WHADDYACALLIT? Foster, Raskin, and Belisle.
Roz Raskin is speechless, completely stumped and jammed up by an eavesdropping stranger who just asked, "So what kinda music do you play?" Raskin shoots me a glance, as if I can help. Hell, I'm just as curious to hear her response. Roz and the Rice Cakes (bassist Justin Foster and drummer Casey Belisle) released their first full-length The Friend Ship right around this time last year, which culminated in a handful of successful regional tours (including two sold-out shows at AS220 and Firehouse 13), and earlier this year Raskin and the boys played our Best Music Poll awards show and took home the Best Local Act plaque. Raskin is looking to build on the momentum heading into the fall behind a new 10-inch record titled Feel Like Human. But first thing's first, as she took care of some pressing PR business when we sat down earlier this week to talk up her upcoming record release show.

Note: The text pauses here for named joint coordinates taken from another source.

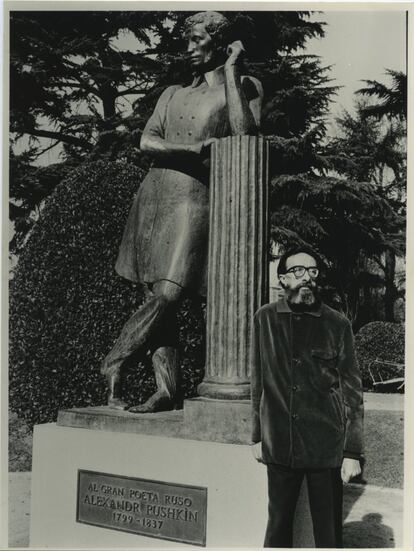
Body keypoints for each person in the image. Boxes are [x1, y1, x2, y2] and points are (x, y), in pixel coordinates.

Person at [101, 11, 263, 412]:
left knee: (170, 293)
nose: (189, 49)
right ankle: (166, 390)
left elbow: (244, 135)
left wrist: (230, 71)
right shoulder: (171, 93)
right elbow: (146, 141)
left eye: (197, 40)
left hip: (196, 199)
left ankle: (114, 361)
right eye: (187, 41)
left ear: (220, 42)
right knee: (156, 295)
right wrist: (194, 150)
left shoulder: (245, 86)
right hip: (154, 196)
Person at [251, 246, 364, 548]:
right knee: (278, 528)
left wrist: (352, 452)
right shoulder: (265, 319)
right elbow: (258, 382)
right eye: (298, 271)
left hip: (325, 449)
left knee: (327, 534)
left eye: (313, 272)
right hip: (280, 444)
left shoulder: (337, 323)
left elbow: (352, 392)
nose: (307, 279)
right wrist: (256, 436)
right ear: (283, 279)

"Hey man, we're officially just the Rice Cakes now," Raskin declared with a big smile as she saddled up and ordered a chelarita (a margarita-type libation with tequila and beer) while excitedly clutching the thick, test-press wax of Feel Like Human, truly a DIY effort from start to finish. Raskin and Belisle, along with numerous friends and family, helped Foster build a studio from scratch. Longtime friend and colleague Matt DeCosta of Motion Is the Day (ex-Formal Action) returned to work the boards, as he did on The Friend Ship and the Rice Cakes' EP debut The Crunch in 2008. But Raskin is no stranger to the hands-on studio approach, having recorded her first solo album, The Ecotones, when she was 17; the album went on to sell more than 500 copies with no professional distribution.
"To have full control of the project from start to finish was just an awesome experience," Raskin said. And even a little confusion paid dividends, as noted when I mentioned the nine-minute "Humans," a bubbly track that highlights Raskin's piano and vocal skills.

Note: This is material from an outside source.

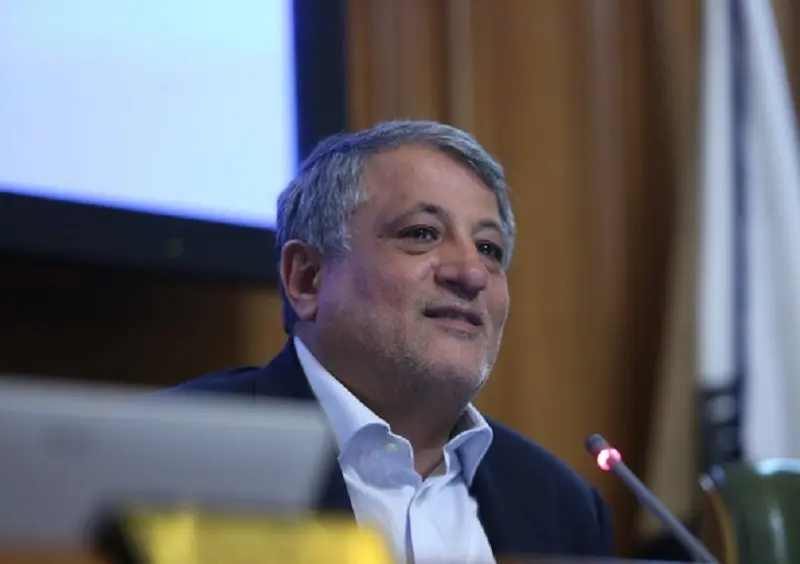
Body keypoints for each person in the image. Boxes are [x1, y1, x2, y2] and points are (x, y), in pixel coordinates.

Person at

"We definitely didn't intend 'Humans' to be that long," Raskin confessed, "and it's fairly ridiculous to think about now, but we originally extended that song only because we confused the length of time on a 10-inch record with a seven-inch. But sometimes mistakes like that can have the best results," Raskin continued. "We're all really happy with the outcome because it ultimately left tons of room to try a bunch of new vocals and instrumentals."

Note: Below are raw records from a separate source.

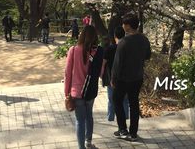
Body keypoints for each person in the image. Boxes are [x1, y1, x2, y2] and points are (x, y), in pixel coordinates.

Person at [111, 13, 151, 142]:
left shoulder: (124, 42)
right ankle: (133, 133)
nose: (123, 26)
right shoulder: (144, 39)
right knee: (134, 103)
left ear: (127, 26)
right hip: (137, 77)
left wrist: (113, 79)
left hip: (123, 78)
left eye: (124, 23)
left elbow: (117, 64)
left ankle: (123, 129)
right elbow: (147, 56)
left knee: (117, 100)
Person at [64, 25, 104, 149]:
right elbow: (101, 72)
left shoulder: (73, 50)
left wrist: (66, 92)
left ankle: (81, 147)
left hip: (77, 92)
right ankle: (88, 142)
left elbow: (67, 73)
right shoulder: (98, 51)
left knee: (80, 121)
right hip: (91, 91)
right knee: (89, 116)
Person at [103, 27, 129, 122]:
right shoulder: (127, 47)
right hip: (126, 77)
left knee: (111, 100)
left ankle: (110, 118)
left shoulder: (109, 49)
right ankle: (126, 118)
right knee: (125, 100)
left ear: (115, 36)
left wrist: (101, 75)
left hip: (112, 77)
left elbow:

The jazzy, acoustic-laced "Yellow Fields" and "Zabudabudee" round out Feel Like Human, and are sure to have her devoted fanbase bopping around Firehouse 13 on Saturday ($5, or $10 for a ticket plus the new disc, including an mp3 downloadable code). There's lap steel and glockenspiel this time around, but the unique sound lends itself to the musical preferences of the three bandmates: Foster and Belisle have a soft spot for heavy metal, while the classically-trained Raskin (who teaches piano at Carver School of Music in Massachusetts) grew up a devoted fan of folk and jazz, though when I asked what band she would most like to share a stage with, she immediately replied, "the Mars Volta, no doubt about it."